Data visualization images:
*-*-*

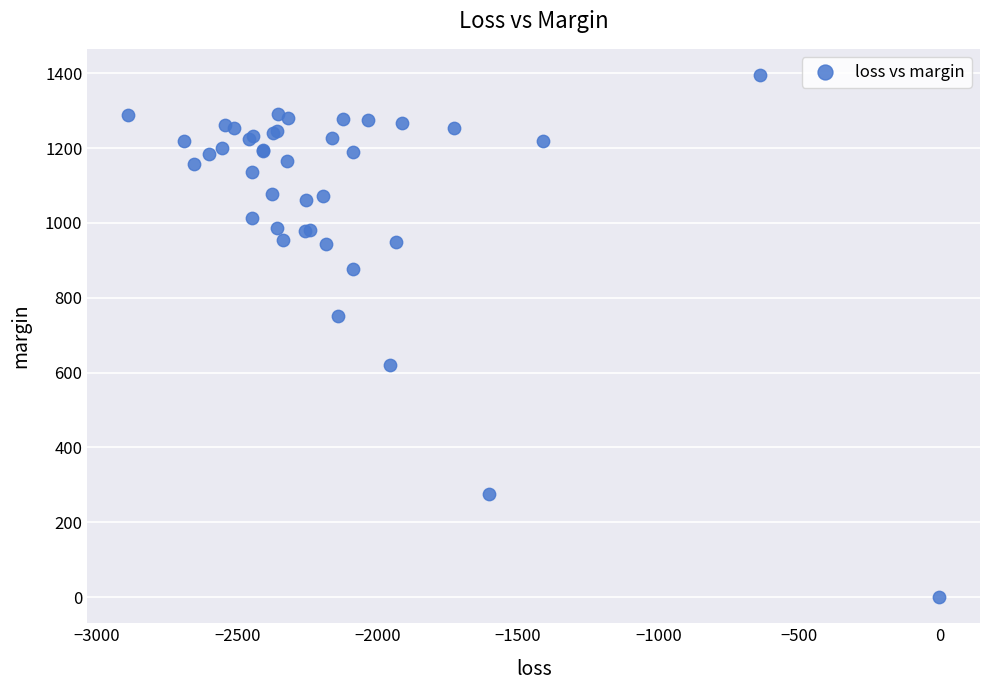

What Y value in the scatter plot is closest to 697?

751.0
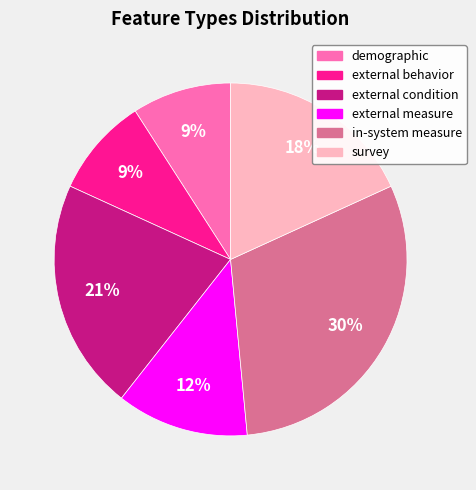

What is the largest slice in the pie chart?

in-system measure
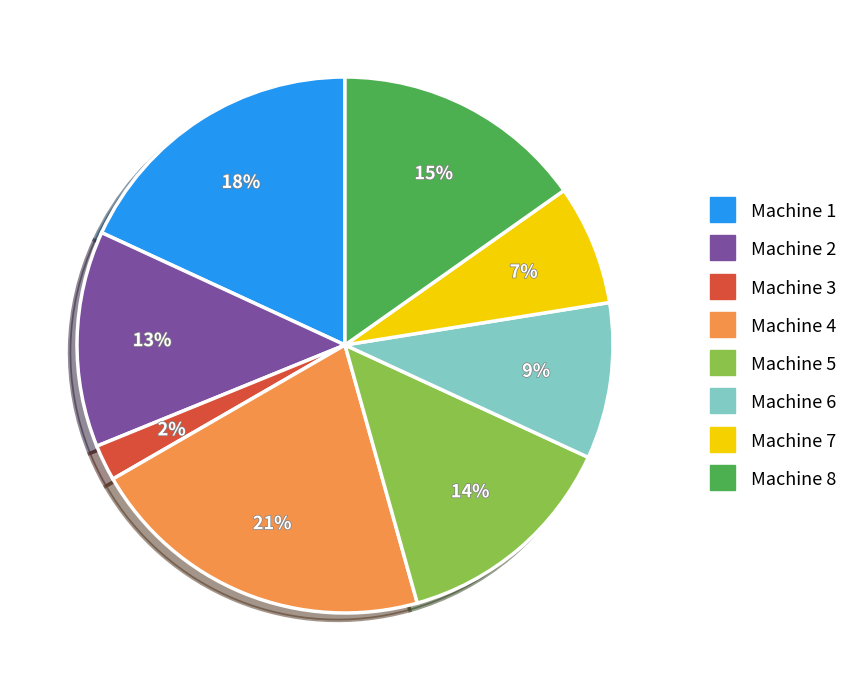

Does Machine 6 represent more than half of the total?

No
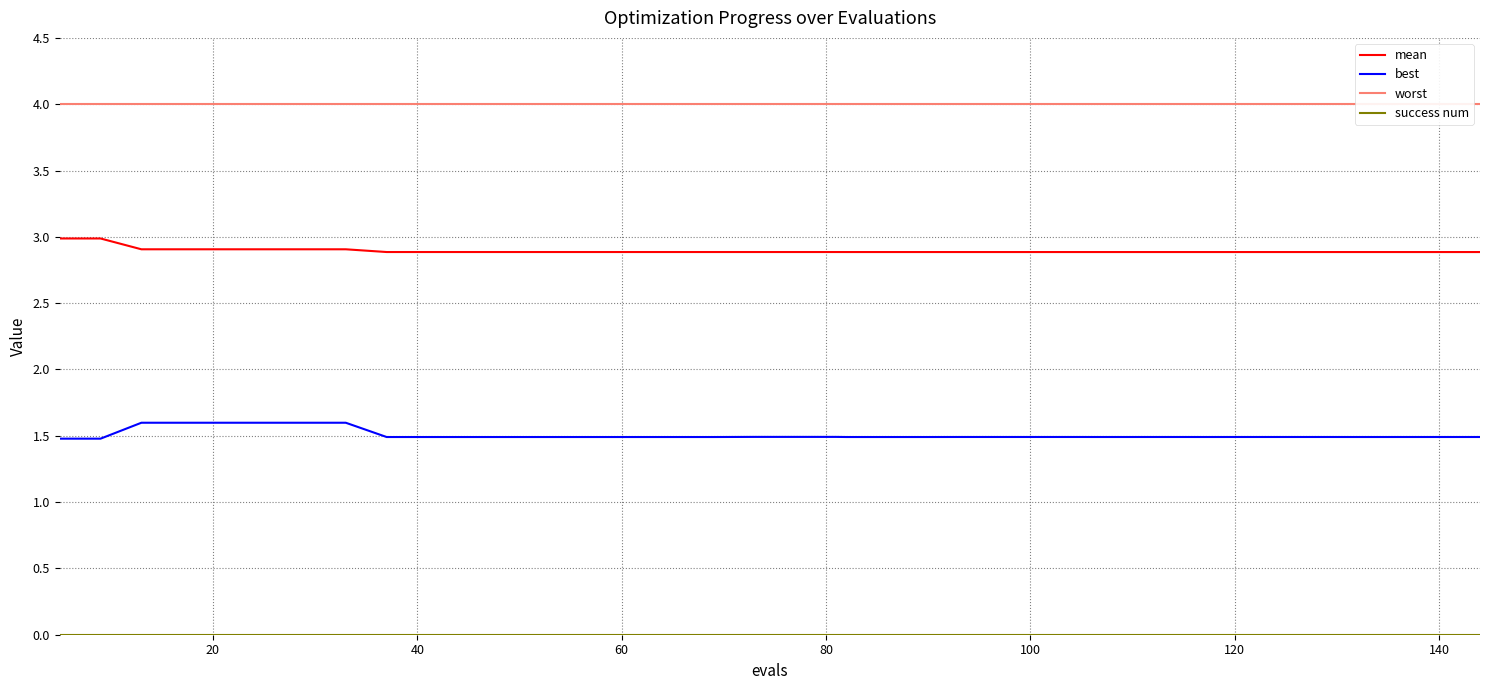

What is the lowest value of the worst series?

4.0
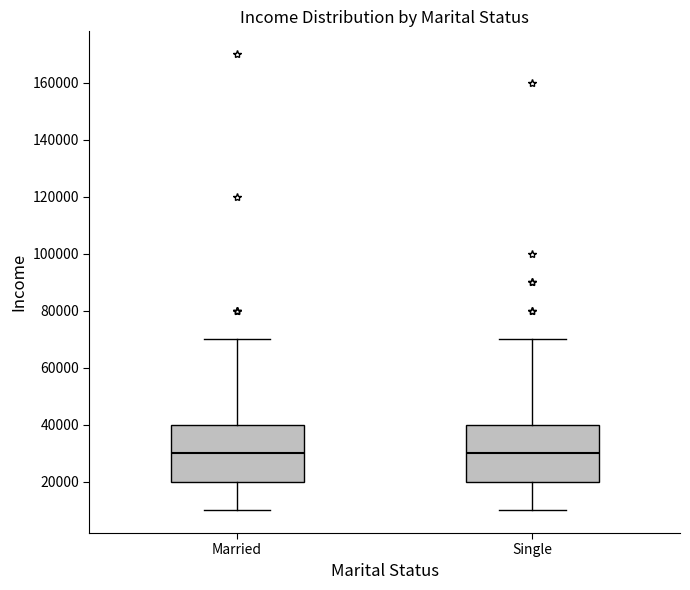

Where does the upper whisker of the box for Married end on the y-axis? The values are not printed on the chart, so give them approximately, as read against the axis.

70000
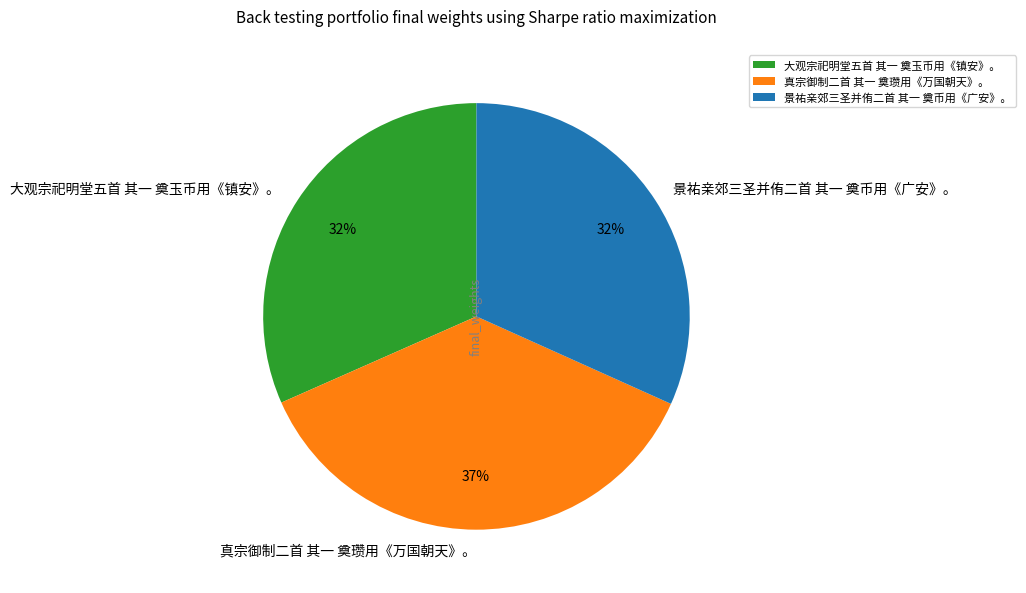

The 大观宗祀明堂五首 其一 奠玉币用《镇安》。 slice represents 44% of the pie. True or false?

False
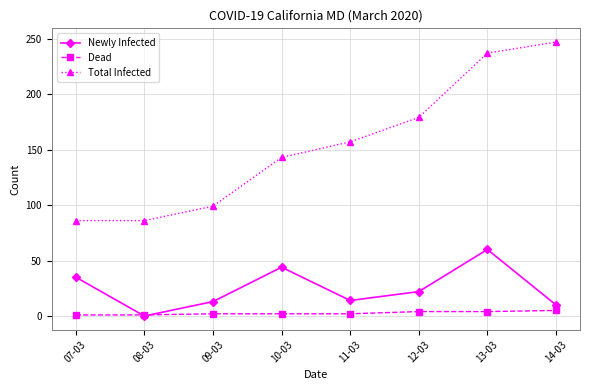

What is the label of the 1st point from the left?

07-03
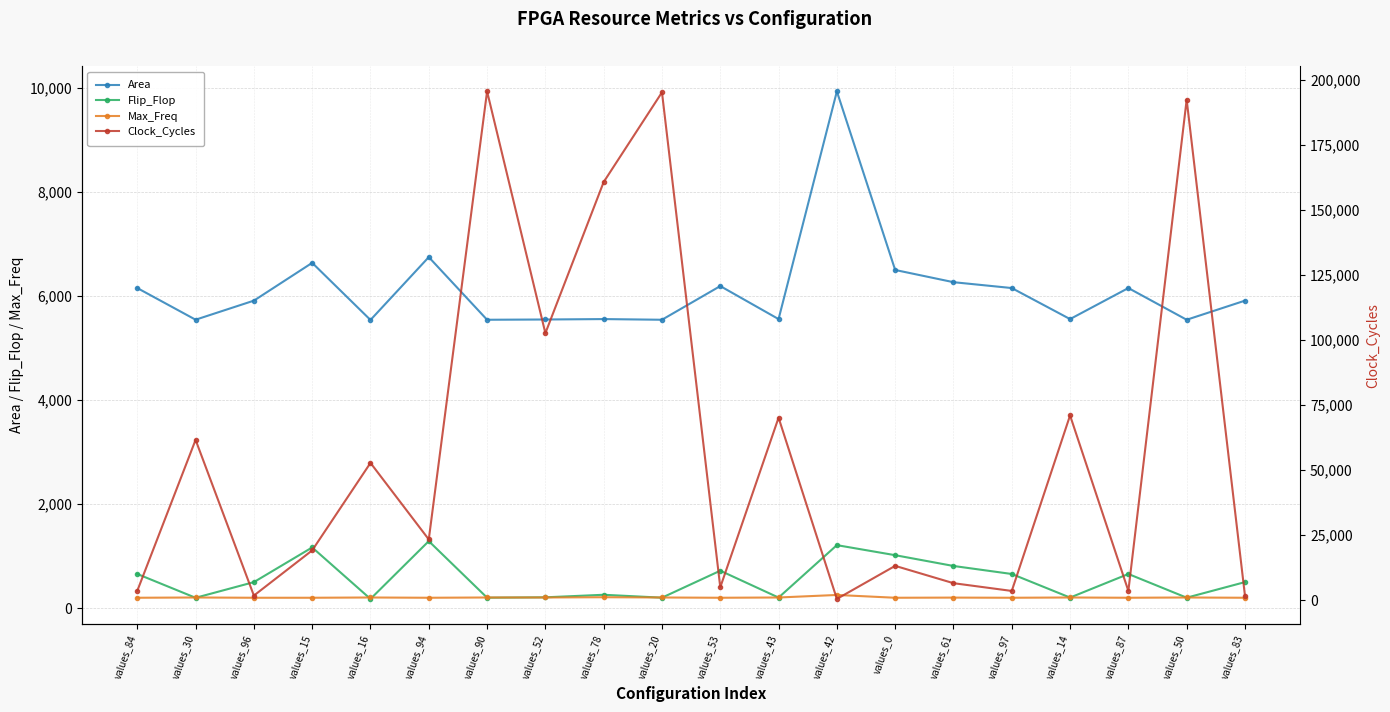

What position from the right is values_43?

9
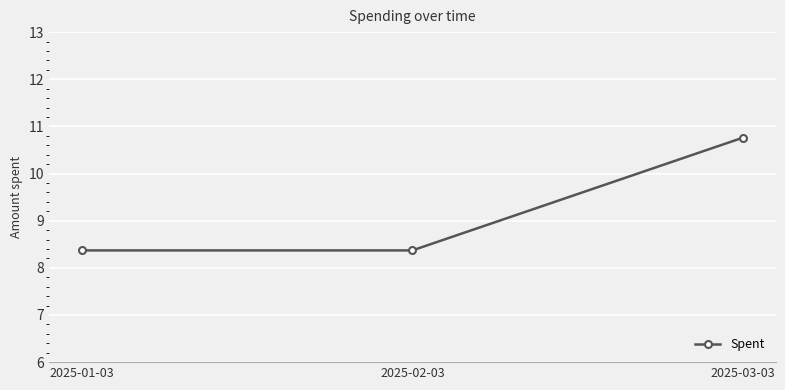

What is the average value?

9.2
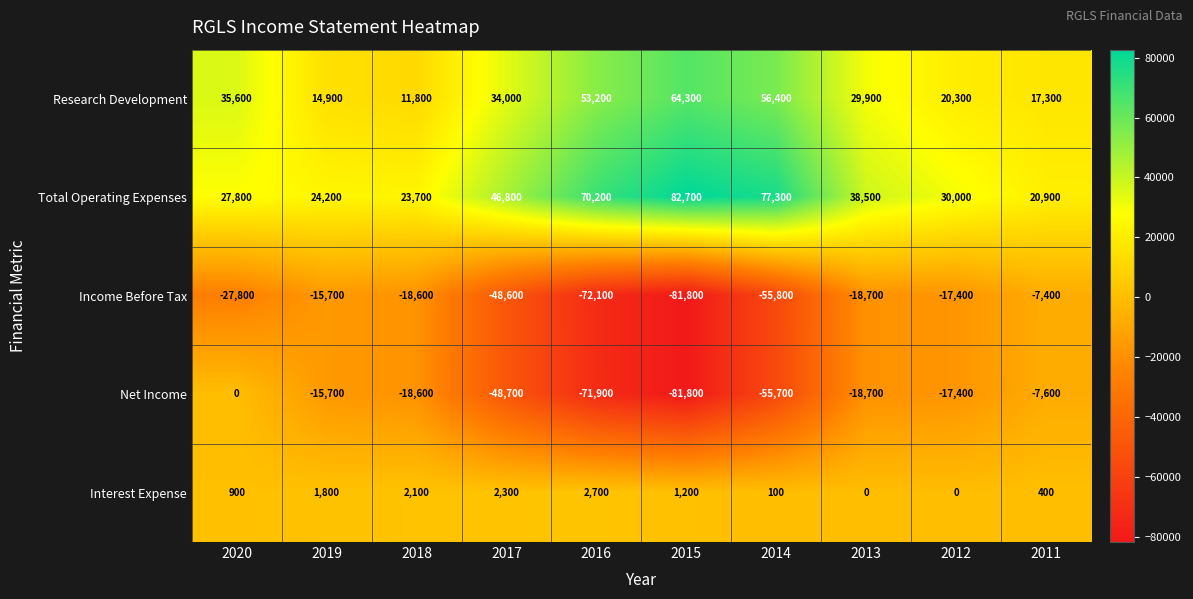

What is the difference between the maximum and second lowest values in the Income Before Tax series?

64700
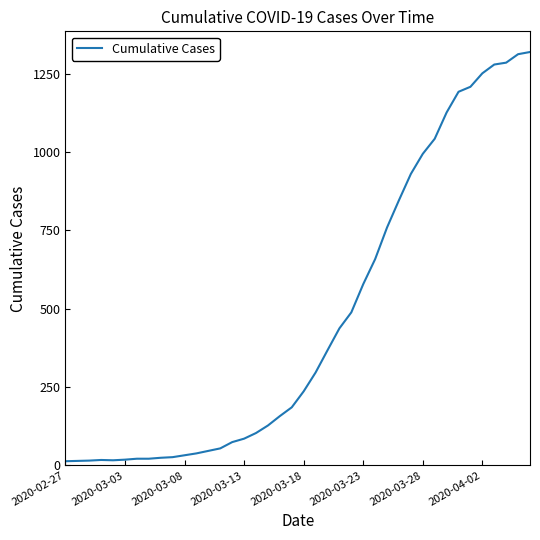

What is the maximum value shown in the chart?

1319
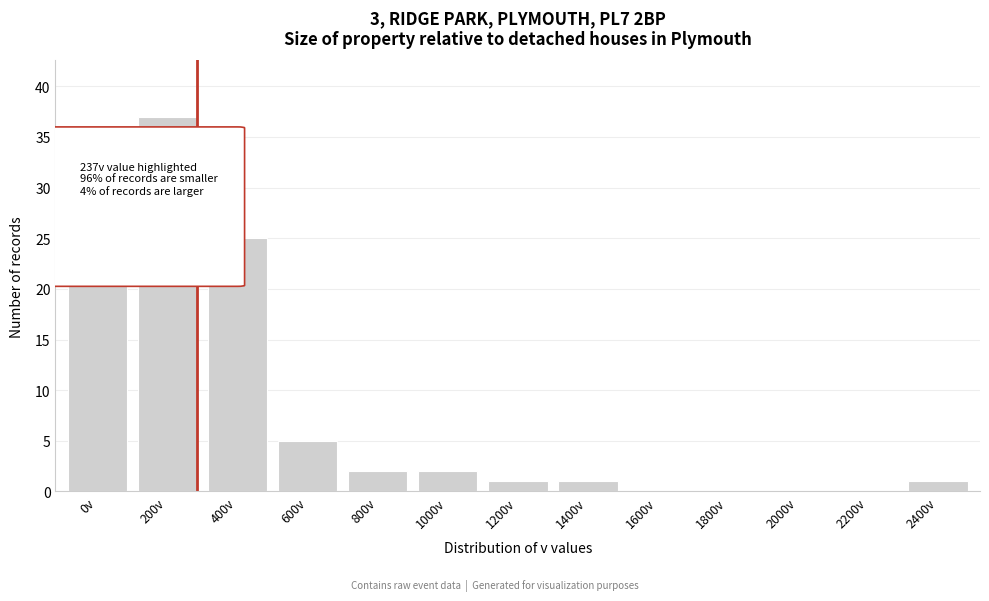

Reading right to left, transcribe all the data shown in this chart.

2400v=1	2200v=0	2000v=0	1800v=0	1600v=0	1400v=1	1200v=1	1000v=2	800v=2	600v=5	400v=25	200v=37	0v=26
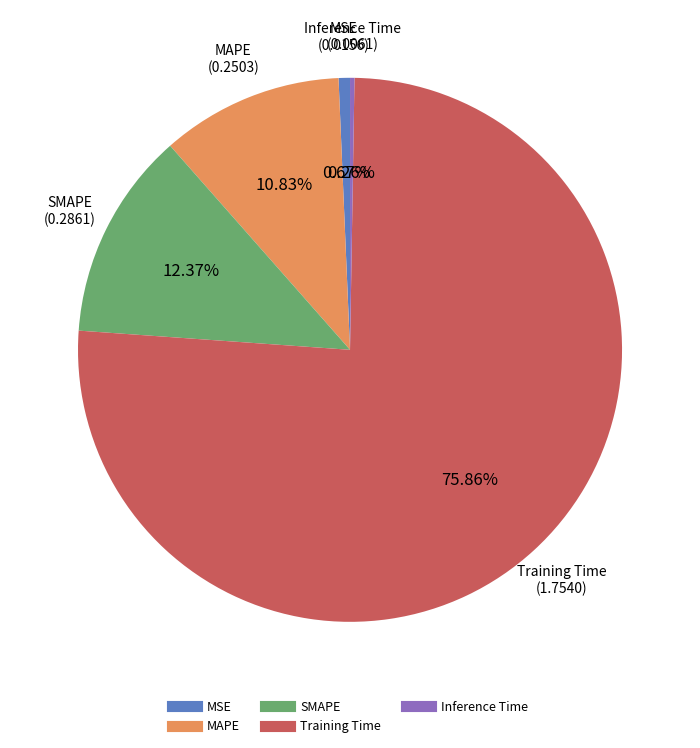

To the nearest percent, what is the difference between the largest and smallest slice percentages?

76%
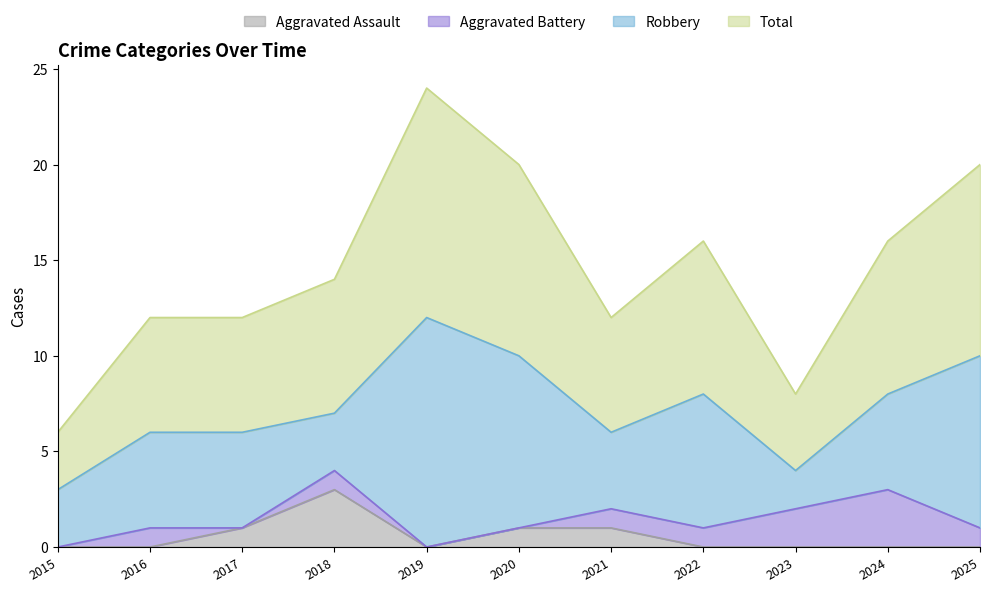

Which series has the widest spread of values?

Total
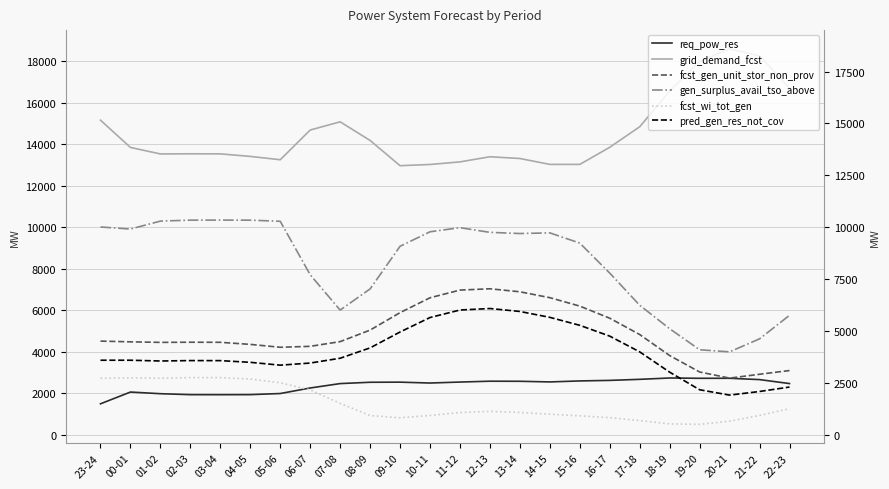

What are all the series names shown in the legend?

req_pow_res, grid_demand_fcst, fcst_gen_unit_stor_non_prov, gen_surplus_avail_tso_above, fcst_wi_tot_gen, pred_gen_res_not_cov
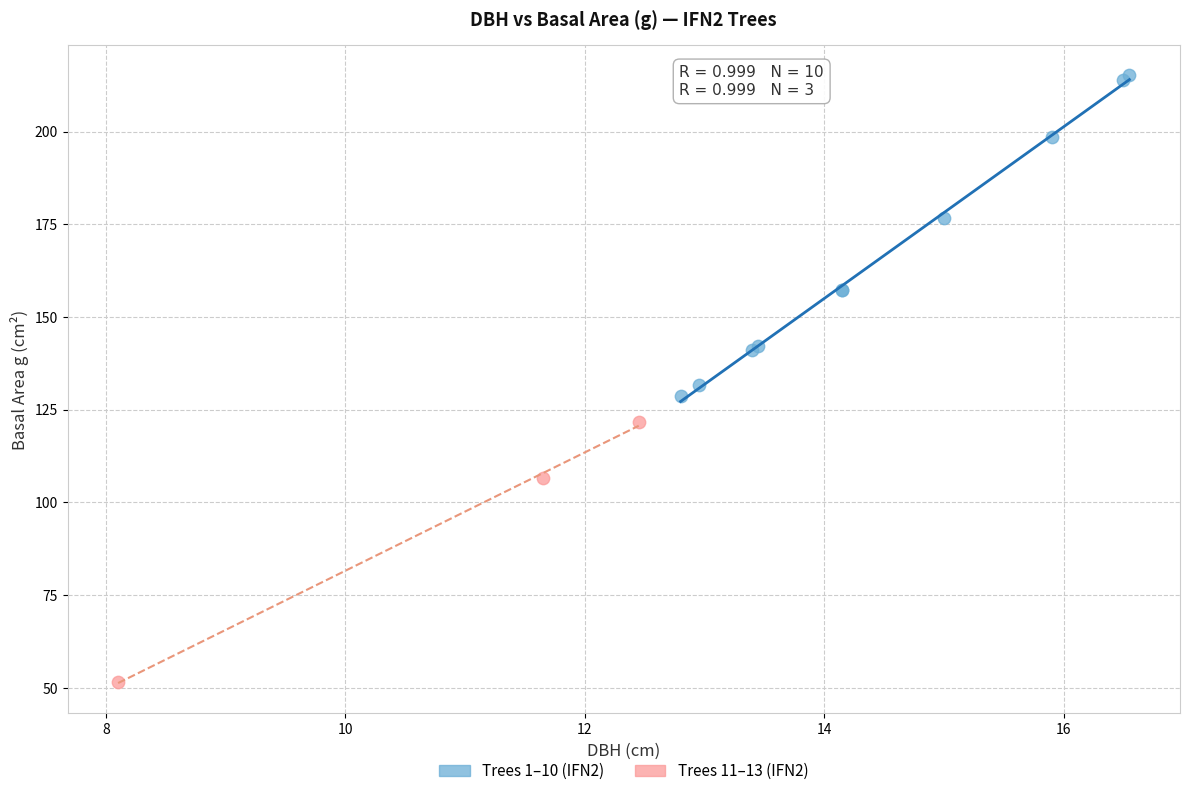

What are all the series names shown in the legend?

Trees 1–10 (IFN2), Trees 11–13 (IFN2)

*-*-*

*PROBLEM REQUIREMENTS*
Report each line of the data above that contains the word "chart", copying every such line in full.

*RESPONSE BOX*
What is the largest slice in the pie chart?
Where does the upper whisker of the box for Married end on the y-axis? The values are not printed on the chart, so give them approximately, as read against the axis.
What is the maximum value shown in the chart?
Reading right to left, transcribe all the data shown in this chart.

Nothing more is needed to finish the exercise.